> **ANWEISUNGEN**: Stimmen die folgenden Aussagen mit dem Rugby-Spielbericht unten überein? Beantworte jede mit Ja oder Nein und zitiere die entscheidenden Worte des Berichts wörtlich. (a) Samoa lag zur Pause mit 35:3 in Führung. (b) Joe Tekori stand von Beginn an für Samoa auf dem Feld. (c) Matavao war der einzige nicht professionelle Spieler der Samoaner.

> **TEXTAUSZUG**:
========

Dadurch war die deutsche Defensive ein ums andere Mal im Rückwärtsgang und so boten sich den Samoanern weite Räume auf Außen, die sie mit ihren pfeilschnellen Wingern Sinoti Sinoti und Ed Fidow, dem ein Hattrick gelang, gnadenlos zu nutzen wussten. Mehr als ein Dutzend Durchbrüche gegenüber nur zwei auf deutscher Seite: So brachte es der Favorit und Gastgeber bis zur Pause auf fünf Versuche und führte klar mit 35:3.
Dass Samoa, als traditionell stärkstes der drei Pazifik-Team im Fünfzehner-Rugby, überhaupt über den Umweg Relegation in der WM-Quali gehen muss, war schon eine Überraschung. Die heutige Mannschaft der Samoaner bestand bis auf die Bank hin aus gestandenen Erstliga-Profis - verdeutlicht dadurch, dass mit Joe Tekori ein 1,98-Mann mit knapp 270 Erstliga-Einsätzen in Frankreich für Castres und Rekordmeister Toulouse von der Bank als Verstärkung aufs Feld kommt. Ironischerweise war es Samoas Gedrängehalb Matavao, der einzige nicht professionelle Spieler der Samoaner, der zu den Besten der Gastgeber zählte.
Mit ebensoviel Kampfgeist und mehr Effektivität in Durchgang zwei
Davon, dass die deutsche Mannschaft die letzten Minuten vor der Pause an Samoas Linie kampierte, ohne jedoch den längst überfälligen ersten Versuch zu legen, ließ sich die DRV-Auswahl nicht entmutigen. In Durchgang zwei bewiesen die deutschen Jungs noch mehr Kampfgeist und wurden dafür schlussendlich auch belohnt. Der unermüdlich kämpfende Jaco Otto hatte sich im Spielverlauf mehr als jeder anderer Spieler auf dem Platz in dermaßen viele Rucks geworfen und dazu die allesamt deutlich größeren und schwereren Samoa-Stürmer immer wieder von den Beinen geholt. Ein toller Pass gegen die Spielrichtung von Chris Hilsenbeck brachte Otto dreißig Meter vor der Linie durch die Lücke und mit einem großartigen Step entledigte sich der Flanker vom erfahrenen Tusi Pisi, der als Schluss verteidigte.

========

> **DATENSATZ**:

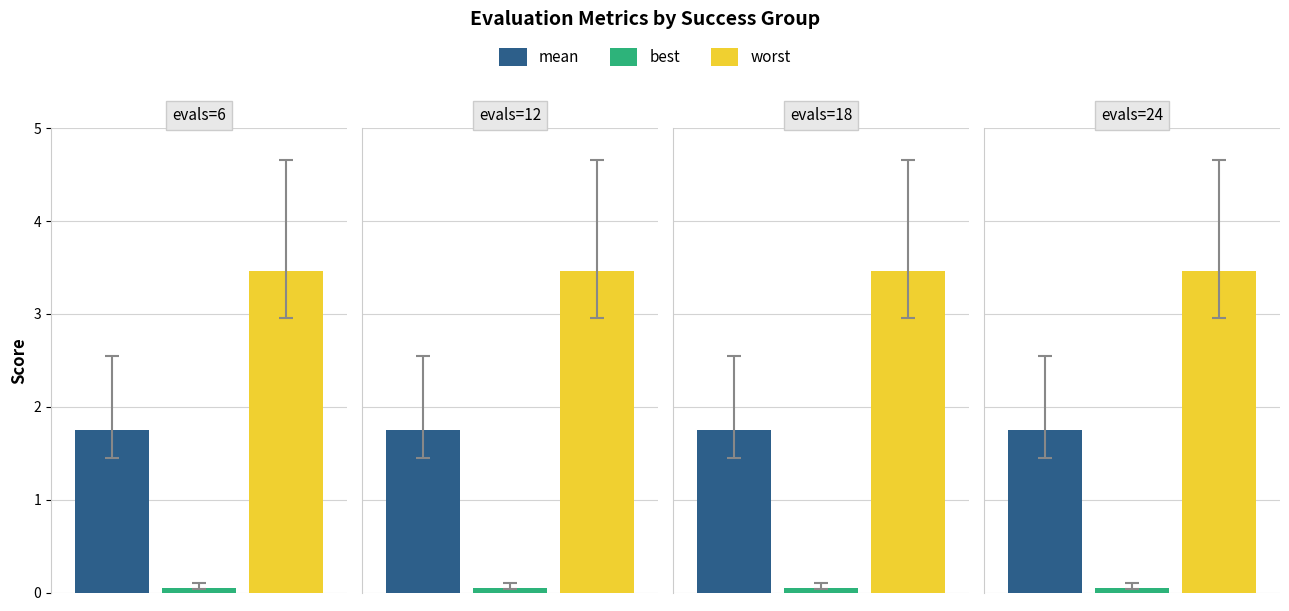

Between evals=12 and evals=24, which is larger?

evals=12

========

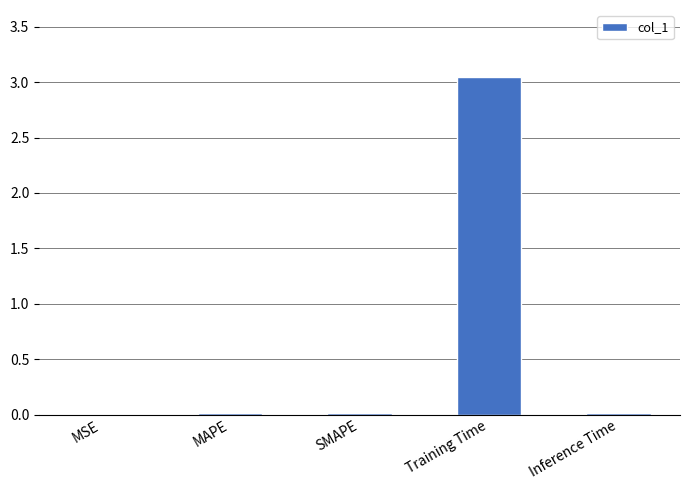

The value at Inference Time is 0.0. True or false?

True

========

> **GELÖSTE AUFGABE**:
(a) Ja: „führte klar mit 35:3“
(b) Nein: „von der Bank als Verstärkung aufs Feld kommt“
(c) Ja: „der einzige nicht professionelle Spieler der Samoaner“